Reproduce exactly the lines of the material beneath, from the line that contains "left wrist: (432, 354, -2)" to the line that contains "left ankle: (395, 631, 12)", both included, and no other lines.

> _DATA_
*** Block opens ***
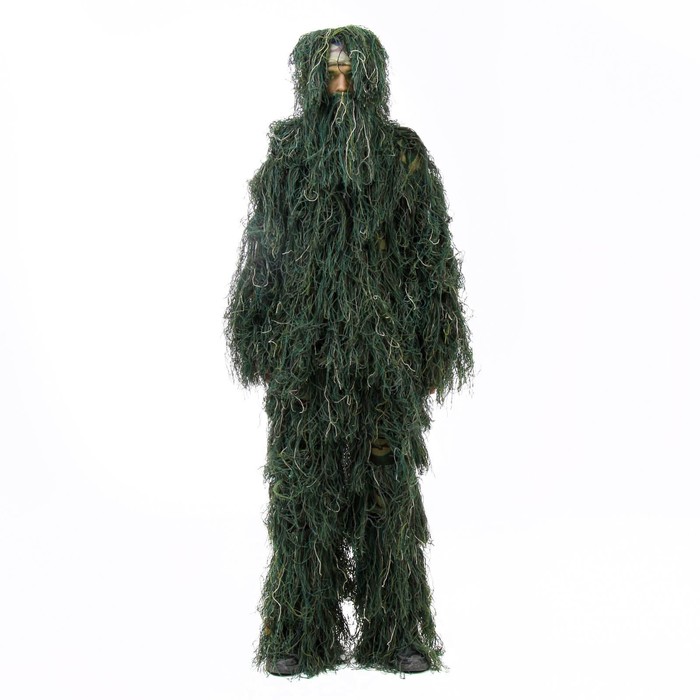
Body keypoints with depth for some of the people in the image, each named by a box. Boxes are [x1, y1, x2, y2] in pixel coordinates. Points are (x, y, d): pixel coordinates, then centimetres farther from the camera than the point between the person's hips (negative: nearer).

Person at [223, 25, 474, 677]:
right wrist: (259, 346, 2)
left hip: (383, 345, 0)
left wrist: (432, 354, -2)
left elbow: (432, 257, 3)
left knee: (388, 484, 1)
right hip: (306, 348, 1)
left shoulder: (404, 153, 4)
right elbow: (262, 256, 8)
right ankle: (300, 634, 9)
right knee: (304, 487, 0)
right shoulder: (287, 154, 7)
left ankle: (395, 631, 12)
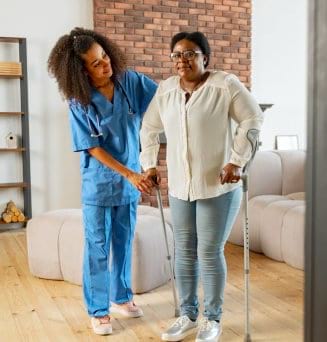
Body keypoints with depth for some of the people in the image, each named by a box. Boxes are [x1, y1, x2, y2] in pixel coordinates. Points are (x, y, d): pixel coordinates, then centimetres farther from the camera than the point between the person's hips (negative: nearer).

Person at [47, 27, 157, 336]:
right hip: (99, 183, -3)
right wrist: (129, 174, -18)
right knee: (98, 248, 5)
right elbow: (93, 148, -14)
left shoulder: (129, 81, -8)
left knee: (124, 243, 16)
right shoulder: (79, 103, -15)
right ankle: (98, 310, 21)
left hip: (130, 180, 4)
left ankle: (121, 298, 35)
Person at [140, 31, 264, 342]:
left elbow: (252, 120, -10)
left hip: (217, 186, -5)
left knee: (210, 253, 1)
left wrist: (236, 161, -16)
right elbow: (149, 128, 17)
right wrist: (149, 165, 12)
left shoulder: (225, 84, -9)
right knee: (184, 252, 12)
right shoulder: (165, 89, 6)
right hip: (179, 187, 5)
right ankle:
*** Block closes ***
> _COMPLETED TASK_
left wrist: (432, 354, -2)
left elbow: (432, 257, 3)
left knee: (388, 484, 1)
right hip: (306, 348, 1)
left shoulder: (404, 153, 4)
right elbow: (262, 256, 8)
right ankle: (300, 634, 9)
right knee: (304, 487, 0)
right shoulder: (287, 154, 7)
left ankle: (395, 631, 12)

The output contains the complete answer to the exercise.